# 3/4 Acre UNRESTRICTED functioning mini farm/homestead $35,000



## Jcruz (May 17, 2017)

3/4 acre UNRESTRICTED functioning mini farm in western NC. Perfect for starting your homestead. Property sits on top of a slightly rolling hill, but does have substantial flat parts. Apple, peach, pear, plum and fig trees, blueberry and blackberry bushes, strawberry patch, herb garden, raised vegetable beds, lots of flowers (wild rose bushes, Iris, hydrandeas, daffodils and more) greenhouse, large penned animal area with chicken coop, rabbit hutch and small pond (currently housing 14 laying hens 2 roosters 3 doe...s 1 buck 2 ducks and 1 drake (included in sale if desired)), single wide trailer (2/1) with solid metal roof, 2 covered porches and 1 back deck. The covered decks could be easily converted for additional living space.(Trailer is aprox 70' x 12'.) Great Antique Wood Burning Stove also conveys with the sale. No appliances. Trailer needs some TLC but is livable. The trailer was built in the 70's however it is solid and dry. Rain collection and solar panels could easily be set up for complete freedom. Front of trailer faces south and has sun all day. Two bedroom septic system with new drain field, shared well (new pump and pressure tank installed 1/2016), shared driveway and large private parking area. 30 mins from GA and TN borders. Minutes to several towns and Murphy, NC.
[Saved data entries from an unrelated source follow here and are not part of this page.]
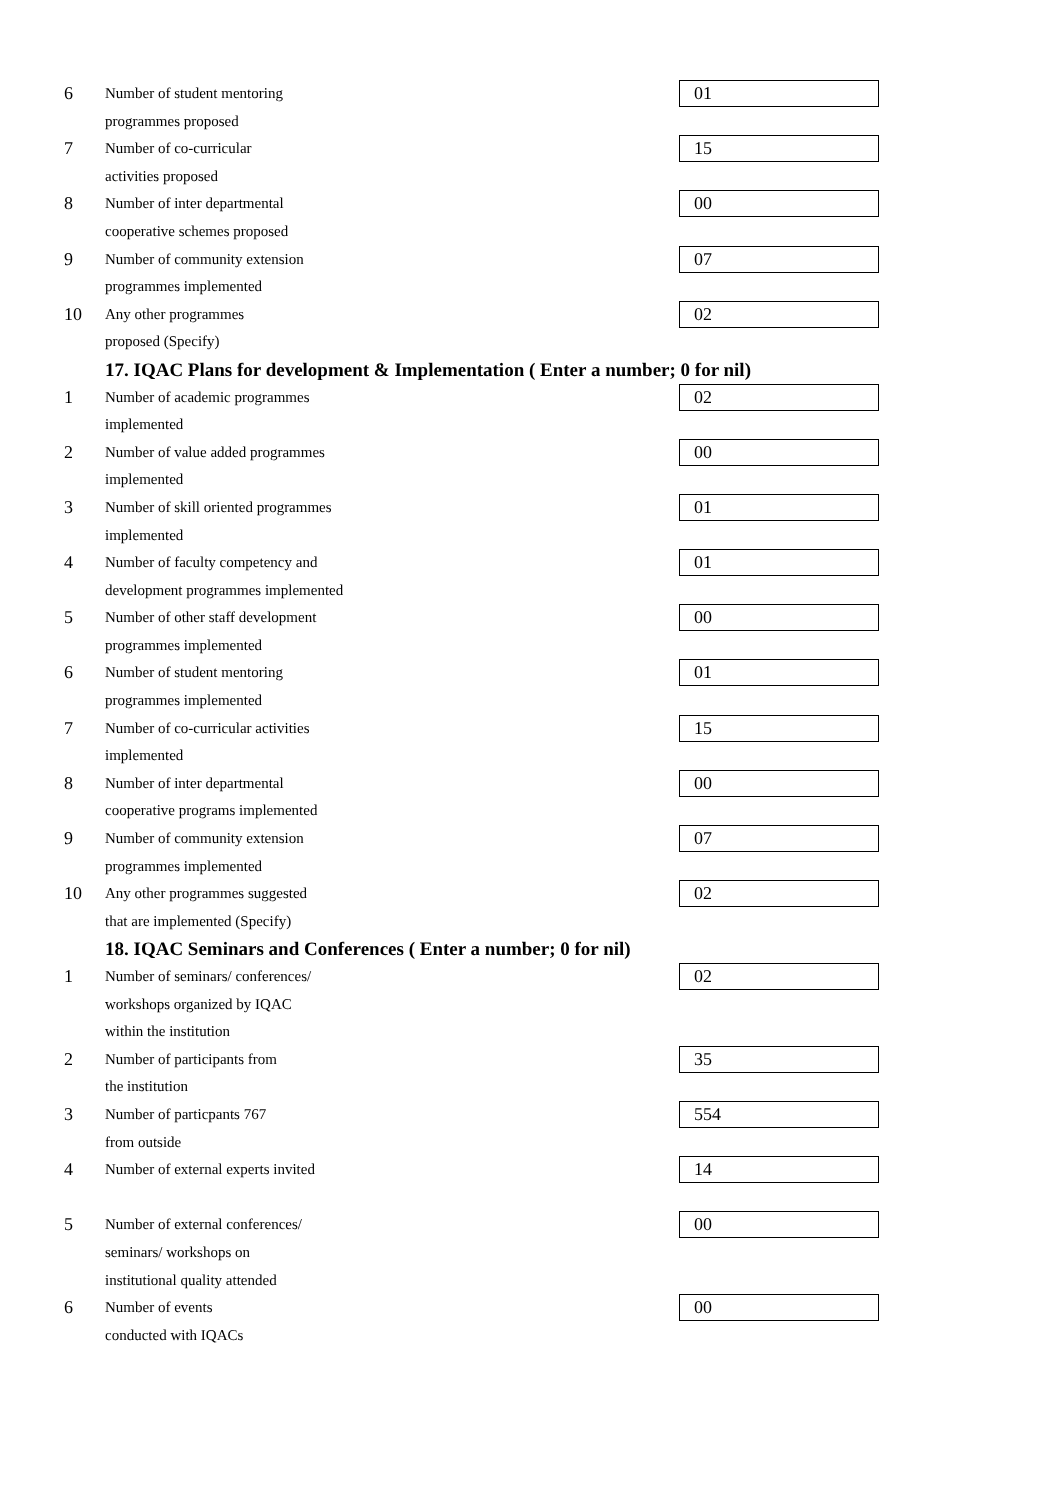6
Number of student mentoring
programmes proposed
01
7
Number of co-curricular
activities proposed
15
8
Number of inter departmental
cooperative schemes proposed
00
9
Number of community extension
programmes implemented
07
10
Any other programmes
proposed (Specify)
02
17. IQAC Plans for development & Implementation ( Enter a number; 0 for nil)
1
Number of academic programmes
implemented
02
2
Number of value added programmes
implemented
00
3
Number of skill oriented programmes
implemented
01
4
Number of faculty competency and
development programmes implemented
01
5
Number of other staff development
programmes implemented
00
6
Number of student mentoring
programmes implemented
01
7
Number of co-curricular activities
implemented
15
8
Number of inter departmental
cooperative programs implemented
00
9
Number of community extension
programmes implemented
07
10
Any other programmes suggested
that are implemented (Specify)
02
18. IQAC Seminars and Conferences ( Enter a number; 0 for nil)
1
Number of seminars/ conferences/
workshops organized by IQAC
within the institution
02
2
Number of participants from
the institution
35
3
Number of particpants 767
from outside
554
4
Number of external experts invited
14
5
Number of external conferences/
seminars/ workshops on
institutional quality attended
00
6
Number of events
conducted with IQACs
00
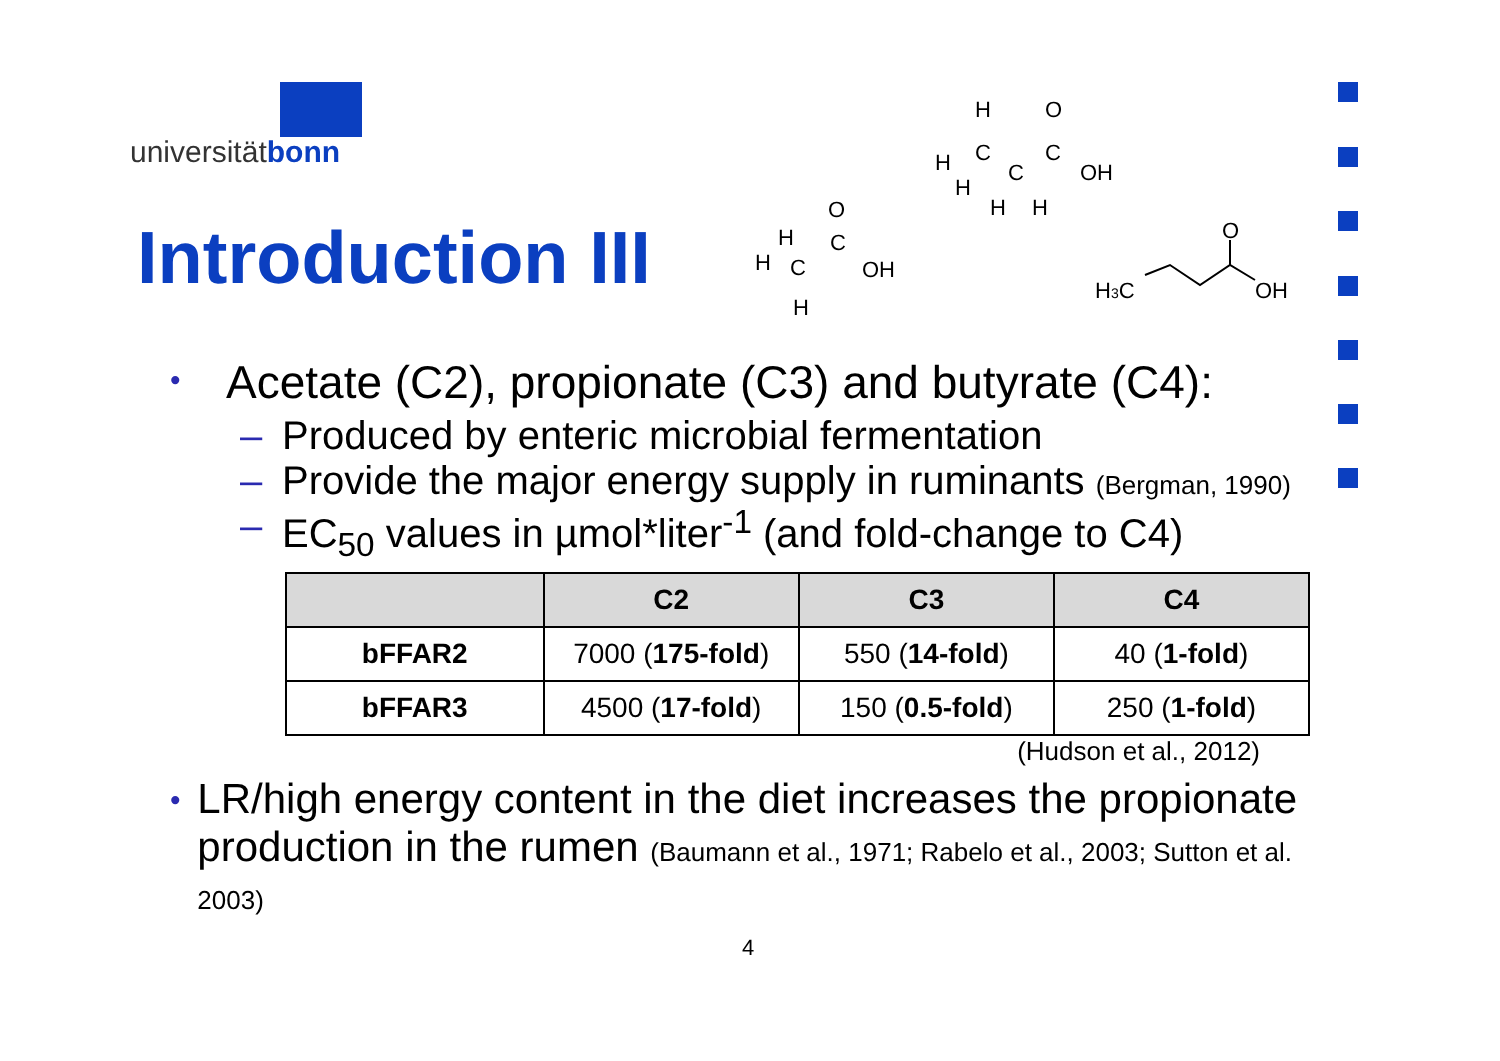universitätbonn
Introduction III
H
H
H
C
C
O
OH
H
H
C
O
C
OH
C
H
H
H
H3C
O
OH
• Acetate (C2), propionate (C3) and butyrate (C4):
– Produced by enteric microbial fermentation
– Provide the major energy supply in ruminants (Bergman, 1990)
– EC<sub>50</sub> values in µmol*liter<sup>-1</sup> (and fold-change to C4)
| | C2 | C3 | C4 |
| --- | --- | --- | --- |
| bFFAR2 | 7000 ( 175-fold ) | 550 ( 14-fold ) | 40 ( 1-fold ) |
| bFFAR3 | 4500 ( 17-fold ) | 150 ( 0.5-fold ) | 250 ( 1-fold ) |
(Hudson et al., 2012)
• LR/high energy content in the diet increases the propionate production in the rumen (Baumann et al., 1971; Rabelo et al., 2003; Sutton et al. 2003)
4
The asking price for this 3/4 acre unrestricted lot and single wide with owner financing is $35,000. Taxes are well under $200 a year.

Price for cash sale is $30,000.

TERMS FOR OWNER FINANCING:

$5,000 cash down and $600 per month for 4 years with a small balloon payment at the end. No credit needed! Must have proof of income and pass background check. Closing costs and background check paid by buyer.

Interested parties should private message for more details.


----------



## Jcruz (May 17, 2017)

https://photos.google.com/photo/AF1QipNWe_qO5Y6yZC_-0f1PcgDhx-7SFWRpD9el61N8


----------



## MoBookworm1957 (Aug 24, 2015)

Your link doesn't work


----------



## Jcruz (May 17, 2017)

MoBookworm1957 said:


> Your link doesn't work


Perhaps because I was updating it. Try copying and pasting if that doesn't work I'd be happy to send the link again.


----------



## The girl loves flowers (Mar 27, 2017)

Its cute. I would like to know more if MOBOOKWORK1957 is not interested.
But after pressing the link-It says "broken link"?
I see your new here?

Thanks,
Tammy


----------



## MoBookworm1957 (Aug 24, 2015)

The girl loves flowers said:


> Its cute. I would like to know more if MOBOOKWORK1957 is not interested.
> But after pressing the link-It says "broken link"?
> I see your new here?
> 
> ...


Go for it. Have to pay off new to me car first.
It does look good. Thanks for fixing the link.


----------



## The girl loves flowers (Mar 27, 2017)

MoBookworm1957 said:


> Go for it. Have to pay off new to me car first.
> It does look good. Thanks for fixing the link.


Very odd, it still tells me its a broken link.
Tammy


----------